Wednesday, October 16, 2013
Take 5 with Julie Ricks-DoneenBy Katie Land, news editor
Composed of a diverse array of faculty, staff and administrators, the Oakland University community is unique, creative, and dedicated. As part of a continuing effort to explore the various roles and lives of our Golden Grizzlies, the News at OU website presents a special interview series. We invite you to share these stories and “Take 5” with OU.
Take 5 with Julie Ricks-Doneen
Julie Ricks-Doneen is the faculty director of the Lowry Center for Early Childhood Education, as well as an associate professor in the Department of Human Development and Child Studies, and program coordinator for OU’s Education Specialist in Early Education Intervention program. Julie arrived at OU in 2005, after a 10-year stretch at the College of Southern Idaho. Prior to that position, Julie spent several years at Michigan State University, where she earned her doctorate and served as an instructor. At OU, Julie heads up the Lowry Center, conducts research and teaches courses. Outside of the university, Julie serves on several local and state committees to promote quality early childhood research, program development and teaching that is reflective of community characteristics and needs. Julie lives with her husband Richard, two sons, and two dogs and a cat in Hadley, MI.

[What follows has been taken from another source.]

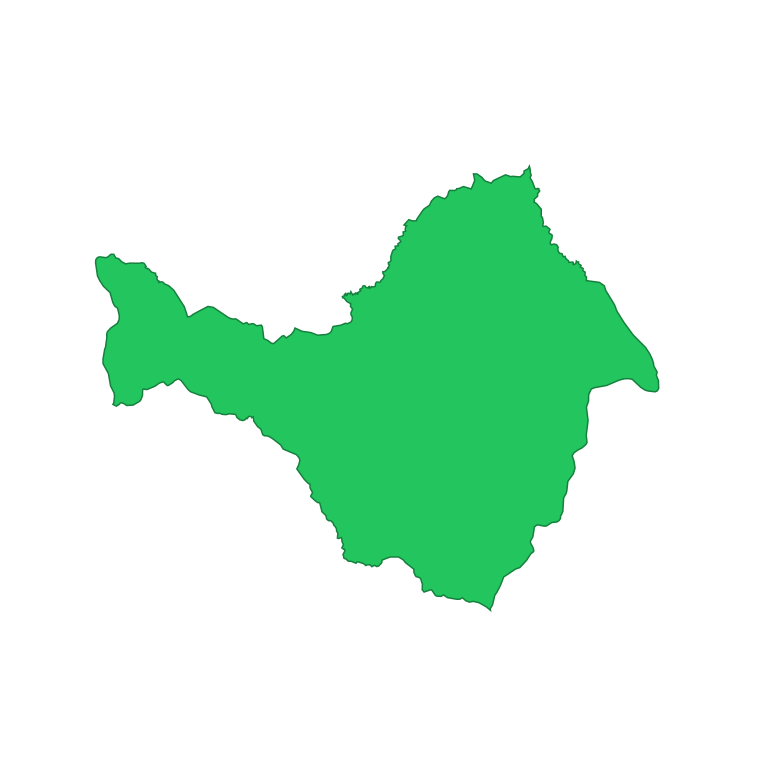 Riosucio, Caldas, Colombia, rotated 151°
{"feature_id": "7082276B83687707691324", "entity_name": "Riosucio", "entity_type": "district", "adm_level": 2, "iso_a3": "COL", "parent_name": "Colombia", "parent_adm1": "Caldas", "projection": "orthographic", "projection_center": [-75.735, 5.434], "detail": "fine", "context": "isolated", "style": "filled", "palette": "green", "viewbox_px": 768, "rotation_deg": 151, "n_neighbors": 0, "source": "geoboundaries", "source_scale": "gbopen_adm2", "svg_char_len": 6159}
<svg xmlns="http://www.w3.org/2000/svg" viewBox="0 0 768 768"><g transform="rotate(151 384 384)"><path d="M400.6,134.5L400.1,135.9L396.2,138.2L389.5,145.5L386.2,147.1L379.4,151.7L372.9,157.2L358.8,158.4L354.2,157.6L344.9,160.6L337.9,164.4L334.7,164.8L333.8,165.5L333.0,168.5L332.9,173.8L332.1,175.6L327.9,178.2L321.8,186.0L319.3,186.5L317.6,186.1L312.9,182.1L310.9,181.1L304.4,181.5L299.6,179.5L297.0,179.7L294.7,180.9L294.0,182.5L289.4,185.8L282.1,197.3L277.9,199.9L275.9,201.9L270.5,209.6L261.8,213.8L257.7,217.8L255.4,223.8L254.2,230.0L251.2,231.7L246.3,232.3L242.1,232.1L237.0,233.1L234.8,234.4L232.0,241.1L223.3,253.0L218.2,265.6L213.3,270.0L210.3,275.3L205.2,279.1L201.6,278.7L190.1,274.8L176.6,273.4L171.4,272.1L167.3,270.0L164.6,267.7L161.0,256.5L158.7,252.2L156.5,249.9L150.6,245.7L148.3,245.5L145.9,247.0L142.3,254.0L141.7,259.3L139.3,262.1L139.3,269.0L138.1,271.9L137.3,276.4L137.0,281.6L137.5,289.1L142.3,306.0L144.3,321.6L145.0,334.8L144.0,341.4L144.7,358.4L143.7,363.1L146.3,368.4L156.9,376.3L155.0,379.5L155.7,381.5L153.8,384.3L155.2,386.7L153.8,388.5L155.6,391.2L154.1,392.2L155.6,394.9L154.6,396.4L155.9,397.2L156.2,398.3L157.8,396.4L160.1,396.4L160.5,397.1L159.6,398.3L159.7,399.1L163.3,400.7L162.9,402.3L164.2,405.6L163.7,407.8L165.5,408.3L165.2,411.8L167.2,413.3L167.1,416.8L165.3,419.3L165.5,422.1L167.4,424.0L170.1,424.7L170.5,425.7L169.8,427.6L166.9,429.6L164.9,432.2L164.9,433.5L166.3,435.3L166.3,436.9L163.8,438.8L165.6,443.4L168.5,444.7L168.0,446.1L166.6,447.5L165.4,450.6L164.8,452.7L165.1,454.6L161.7,460.6L163.1,467.7L164.6,470.4L163.6,471.2L163.2,472.7L158.7,473.7L157.2,476.2L154.7,477.0L154.1,477.8L154.6,479.0L153.9,479.7L154.7,480.5L156.6,480.8L157.2,481.8L156.1,489.4L156.3,492.9L156.0,493.8L154.0,495.3L153.6,497.9L152.3,500.1L151.3,504.0L153.5,502.4L158.2,502.4L159.5,500.3L164.5,499.1L171.3,503.6L172.4,503.7L176.2,507.9L177.0,508.1L189.7,508.9L192.8,507.6L197.2,512.6L198.3,517.5L200.8,522.6L203.9,524.4L205.9,518.1L213.1,512.3L218.8,518.2L223.4,518.6L225.7,519.5L227.0,518.8L228.4,519.0L232.6,521.5L234.4,520.6L236.9,518.0L239.5,516.8L241.3,516.7L245.9,522.2L249.8,522.4L253.8,521.0L257.5,518.3L264.1,517.7L267.4,516.3L275.1,512.4L276.6,511.1L280.1,512.9L282.6,515.7L289.4,513.4L287.6,511.4L288.9,510.9L290.4,509.1L291.1,507.1L293.6,507.7L294.9,504.8L295.6,504.5L300.2,505.4L301.0,504.2L300.2,501.9L300.3,500.3L303.9,499.9L304.4,498.0L307.5,499.1L308.5,496.5L310.9,496.7L312.2,496.0L316.2,492.2L318.1,488.6L319.6,487.9L321.3,488.2L322.0,486.7L321.6,485.4L323.1,484.5L323.5,483.5L324.4,483.8L325.0,483.0L328.8,482.0L330.7,482.7L331.3,481.2L331.1,478.6L334.1,476.5L336.3,476.1L337.9,474.9L341.2,476.8L342.6,476.0L344.3,473.7L346.4,474.0L347.7,475.3L349.5,474.7L349.6,476.5L350.3,476.5L350.9,475.5L352.9,477.1L353.2,479.3L355.0,479.9L356.4,478.6L359.2,478.5L359.6,477.8L359.1,477.0L359.6,476.6L363.4,476.7L363.0,475.6L363.5,475.4L364.9,477.5L366.0,476.5L366.8,477.4L368.2,477.1L368.2,480.8L369.9,479.3L371.0,480.6L372.1,480.9L373.2,479.6L373.8,479.7L373.7,481.8L375.4,481.3L375.6,480.3L378.0,480.7L378.3,479.4L377.2,478.2L376.4,473.9L374.2,470.5L375.7,468.1L375.2,464.7L378.3,462.4L379.3,460.6L379.3,457.8L380.9,455.4L383.1,454.2L386.5,454.4L388.6,455.9L393.0,456.3L400.7,459.0L404.7,455.5L407.0,454.8L410.3,455.2L418.4,458.9L423.1,464.5L430.1,469.8L434.7,476.1L437.2,474.0L441.0,472.3L447.2,471.7L448.1,474.8L449.9,475.3L459.9,473.0L461.5,473.1L462.9,474.5L464.3,478.0L467.1,481.9L462.7,492.9L462.7,494.9L467.3,496.8L468.8,499.8L470.5,500.9L473.3,501.5L474.3,504.3L478.0,504.9L481.9,512.7L485.2,514.4L487.7,517.2L496.1,533.7L500.4,537.2L516.6,537.5L520.9,537.0L523.2,538.0L521.2,548.4L522.4,567.8L524.6,574.2L527.3,577.8L528.0,580.3L529.5,581.5L531.7,582.0L530.9,583.1L531.6,583.9L531.8,585.9L530.3,587.7L531.0,589.4L530.1,591.6L533.1,594.5L533.9,598.4L534.7,598.9L534.5,599.6L536.1,600.6L536.2,601.9L535.1,602.0L535.3,605.7L536.7,607.3L539.8,608.4L547.4,612.8L551.8,614.4L554.1,618.0L555.3,622.2L557.5,624.4L557.5,628.5L559.8,629.8L564.4,629.0L566.1,629.4L570.5,632.7L572.3,633.5L574.3,633.2L576.0,632.2L577.5,629.8L582.2,617.4L582.5,612.3L582.0,605.5L579.3,596.7L581.6,586.9L581.8,583.8L581.6,582.1L580.2,579.6L582.3,572.3L584.3,568.9L587.8,566.3L596.0,565.4L600.4,563.9L602.4,562.0L603.9,559.0L609.7,551.2L611.3,550.0L617.6,542.1L619.9,537.9L620.0,526.7L624.1,514.8L624.4,507.0L625.7,503.8L629.7,498.3L631.0,497.6L628.8,494.4L625.2,494.6L623.7,495.3L622.5,494.7L620.4,492.1L619.7,490.1L613.7,487.2L606.2,487.3L604.4,488.0L600.8,491.0L598.1,495.7L596.9,496.3L594.1,494.1L585.6,493.1L579.9,493.7L576.8,493.1L575.8,492.7L574.4,487.8L573.3,487.3L568.1,487.6L565.7,488.4L561.4,488.3L559.8,485.5L558.0,474.0L557.0,471.1L551.1,464.1L545.3,458.7L544.8,450.0L545.5,447.8L545.8,440.8L543.5,438.7L541.8,438.0L540.4,436.1L538.6,434.8L536.8,433.7L533.9,433.0L529.0,429.7L528.5,428.9L528.8,425.9L527.4,422.5L525.1,420.4L523.0,420.1L520.2,421.0L521.1,420.5L520.4,420.0L518.3,421.2L516.8,420.7L515.7,419.3L515.9,418.6L514.3,418.6L515.9,414.6L515.2,408.0L513.6,404.3L514.6,398.3L513.7,396.7L511.5,395.5L509.8,393.5L508.1,390.5L503.9,380.8L503.7,375.9L494.8,364.6L494.0,360.2L494.9,357.6L498.2,354.3L501.4,352.0L500.0,339.4L498.4,333.6L497.3,332.3L499.0,329.1L499.2,323.5L501.9,322.0L502.6,321.0L500.7,315.0L499.4,312.3L498.2,311.7L497.9,310.9L500.2,302.3L498.6,297.1L499.6,293.7L498.8,291.4L496.7,290.1L495.9,286.6L496.4,285.1L495.8,282.7L495.8,280.2L496.8,278.4L496.7,275.8L499.5,271.8L498.6,270.8L496.0,270.5L495.7,269.7L497.1,266.7L497.4,263.1L500.3,261.1L499.4,258.9L498.7,258.8L499.0,257.0L502.4,254.9L503.5,250.9L502.0,249.2L501.2,246.4L498.4,244.6L495.4,240.8L493.7,241.5L492.5,240.6L489.0,236.9L487.9,234.0L486.7,234.1L483.9,232.7L483.2,230.1L480.1,230.0L478.9,227.9L477.0,227.4L472.7,228.7L471.1,230.9L466.3,230.3L462.3,229.6L455.1,225.6L452.3,220.6L451.9,217.5L447.7,207.7L449.2,204.6L449.5,201.1L449.2,199.8L447.3,198.1L446.3,196.1L447.5,190.3L450.3,185.6L449.8,182.6L442.8,181.4L442.0,180.0L441.6,174.4L440.7,172.9L436.9,170.5L434.3,170.7L432.0,166.3L424.8,160.5L422.0,159.0L419.0,159.0L417.6,154.9L415.0,151.8L411.3,150.6L406.9,146.6L402.5,139.4L400.6,134.5Z" fill="#22c55e" stroke="#15803d" stroke-width="1.5"/></g></svg>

1) How does your work at the Lowry Center support or interact with your academic research?
Nearly everything we do at Lowry merges with the academic work at OU. By taking ideas from teaching courses into the Lowry setting, I can see how methods would logistically work in a real environment. When I see through my faculty lens, I find so many opportunities for student involvement, whether through the classes I teach or in a different program entirely. We have students from all over Oakland involved at the center. Currently there are Music, Theatre and Dance students teaching young children to dance, linguistics students studying toddler speech development, and physical therapy students working at the pediatric level. We are working to collaborate with nursing and medical students in the future. Some come for one assignment and others work with us long term. Part of the idea of having a faculty member as the Lowry director is to forge these relationships and new collaborations.
2) What is your favorite Michigan season?
Fall, definitely. I like everything about it – the crispness of the air, the bright colors, and the sense of change.
3) What is something many of your colleagues don’t know about you?
Many people don’t know that I can stand on my head! Every once in a while I will stand on my head in one of the Lowry classrooms and the kids all want to do it too, so we get out the gymnastics mats and have a great tumble party.
4) Why do you think professional development is so important in your field?
Historically, professionals in the early childhood development are way under-valued, and do not have much status in society. This has improved slightly in recent years, which is helped by having articulate professionals change people’s perceptions. Our Lowry teachers are highly qualified and very skilled individuals who are experts in their field. I respect their leadership capabilities and like to offer them the opportunity to take on new leadership roles.
5) Do you have any special hobbies?
Gardening and plants. I have a green thumb and can sometimes bring distressed plants back to life. Every Friday morning, I load up my cart with big pitchers and water all the plants and landscaping around the Lowry Center. I find it very relaxing. At home I have a vegetable and herb garden, as well as flowers in a shade garden in the front and a sun one in the back. I like to add new flowers and play with the design.